A higher order component would pick which variant at runtime (cause we had problems with SSR, or that would be more appropriate). Cached the picks in cookies.
In house charting and probability calculations to determine what P(X>Y) was for each experiment pair. Then we'd just manually prune them occasionally (since the bad ones weren't being displayed, timeliness didn't much matter). Periodically re-introduce old variants by hand if we thought it was worth it.
People respond to change. If you A/B test, say, a new email headline, the change usually wins. Even if it isn't better. Just because it is different. Then you roll it out in production, look at it a few months later, and it is probably worse.
If you don't understand downsides like this, then A/B testing is going to have a lot of pitfalls that you won't even know that you fell into.
If the lift goes away, you know it wasn’t real.
I was the team developer and not the team analyst so I cannot speak to business assumption variance. The business didn’t seem to care about this since the release cycle is slow and defects were common. They were more concerned with the inverse proportions of cheap tests bringing stellar business wins.
Seriously. A/B tests are kind of a crap shoot. The systems are constantly changing. The online inference data drifts from the historical training data. User behavior changes.
I’ve seen positive offline models perform flat. I’ve seen negative offline metrics perform positively. There’s just a lot of variance between offline and online performance.
Just run the test. Lower the friction for running the tests, and just run them. It’s the only way to be sure.

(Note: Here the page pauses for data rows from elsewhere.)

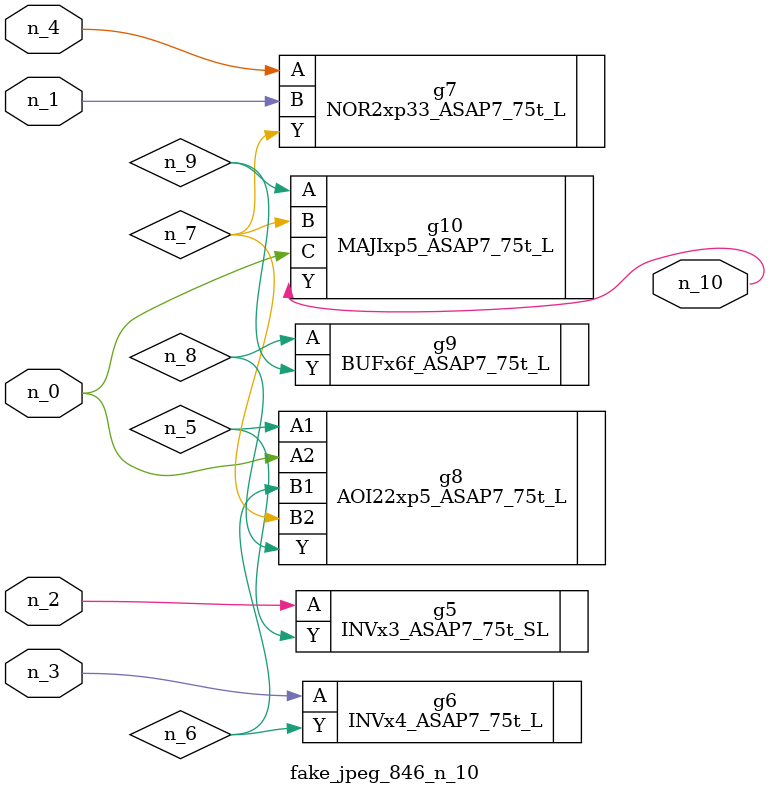
<source format=v>
module fake_jpeg_846_n_10 (n_3, n_2, n_1, n_0, n_4, n_10);

input n_3;
input n_2;
input n_1;
input n_0;
input n_4;

output n_10;

wire n_8;
wire n_9;
wire n_6;
wire n_5;
wire n_7;

INVx3_ASAP7_75t_SL g5 ( 
.A(n_2),
.Y(n_5)
);

INVx4_ASAP7_75t_L g6 ( 
.A(n_3),
.Y(n_6)
);

NOR2xp33_ASAP7_75t_L g7 ( 
.A(n_4),
.B(n_1),
.Y(n_7)
);

AOI22xp5_ASAP7_75t_L g8 ( 
.A1(n_5),
.A2(n_0),
.B1(n_6),
.B2(n_7),
.Y(n_8)
);

BUFx6f_ASAP7_75t_L g9 ( 
.A(n_8),
.Y(n_9)
);

MAJIxp5_ASAP7_75t_L g10 ( 
.A(n_9),
.B(n_7),
.C(n_0),
.Y(n_10)
);


endmodule
</source>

Any researcher will tell you: this is really hard. It is more than an engineering problem. You need to know not only how to deal with problems, but rather what problems may arise and what you can actually identify. Most importantly, you need to figure out what you can not identify.

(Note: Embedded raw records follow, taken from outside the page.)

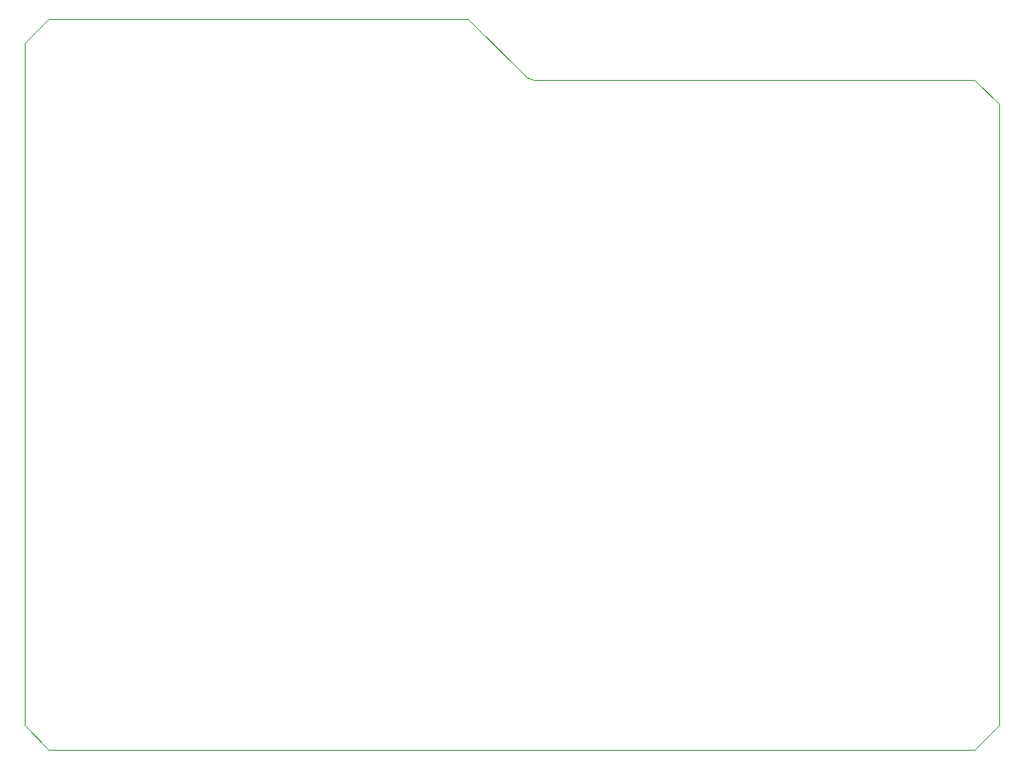
<source format=gbr>
%TF.GenerationSoftware,KiCad,Pcbnew,8.0.2*%
%TF.CreationDate,2025-04-15T08:32:20+02:00*%
%TF.ProjectId,Mainboard,4d61696e-626f-4617-9264-2e6b69636164,v1.0*%
%TF.SameCoordinates,Original*%
%TF.FileFunction,Profile,NP*%
%FSLAX46Y46*%
G04 Gerber Fmt 4.6, Leading zero omitted, Abs format (unit mm)*
G04 Created by KiCad (PCBNEW 8.0.2) date 2025-04-15 08:32:20*
%MOMM*%
%LPD*%
G01*
G04 APERTURE LIST*
%TA.AperFunction,Profile*%
%ADD10C,0.050000*%
%TD*%
G04 APERTURE END LIST*
D10*
X190146000Y-138620000D02*
X192646000Y-136120000D01*
X144810214Y-69870000D02*
G75*
G02*
X144103100Y-69577114I-14J1000000D01*
G01*
X130146000Y-63620000D02*
X138146000Y-63620000D01*
X95146000Y-138620000D02*
X92646000Y-136120000D01*
X192646000Y-73620000D02*
X192646000Y-72370000D01*
X138146000Y-63620000D02*
X144103107Y-69577107D01*
X95146000Y-63620000D02*
X130146000Y-63620000D01*
X192646000Y-73620000D02*
X192646000Y-136120000D01*
X190146000Y-138620000D02*
X95146000Y-138620000D01*
X192646000Y-72370000D02*
X190146000Y-69870000D01*
X144810214Y-69870000D02*
X190146000Y-69870000D01*
X92646000Y-66120000D02*
X92646000Y-136120000D01*
X95146000Y-63620000D02*
X92646000Y-66120000D01*
M02*

</source>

There are, at least here in academia, only a limited set of people who are really good at this.
Long story short: even if offline analysis is viable, I doubt every team had the right people for it, making it potentially not worthwhile.
It is infinitely easier to produce a statistical analysis that looks good but isn’t, than one that is good. An overwhelming amount of useless offline models would, statistically speaking, be expected ;)
Isn't there a multiple comparisons problem here? If you have enough data to do single A/B test, how can you do a hundred historical comparisons and still have the same p value?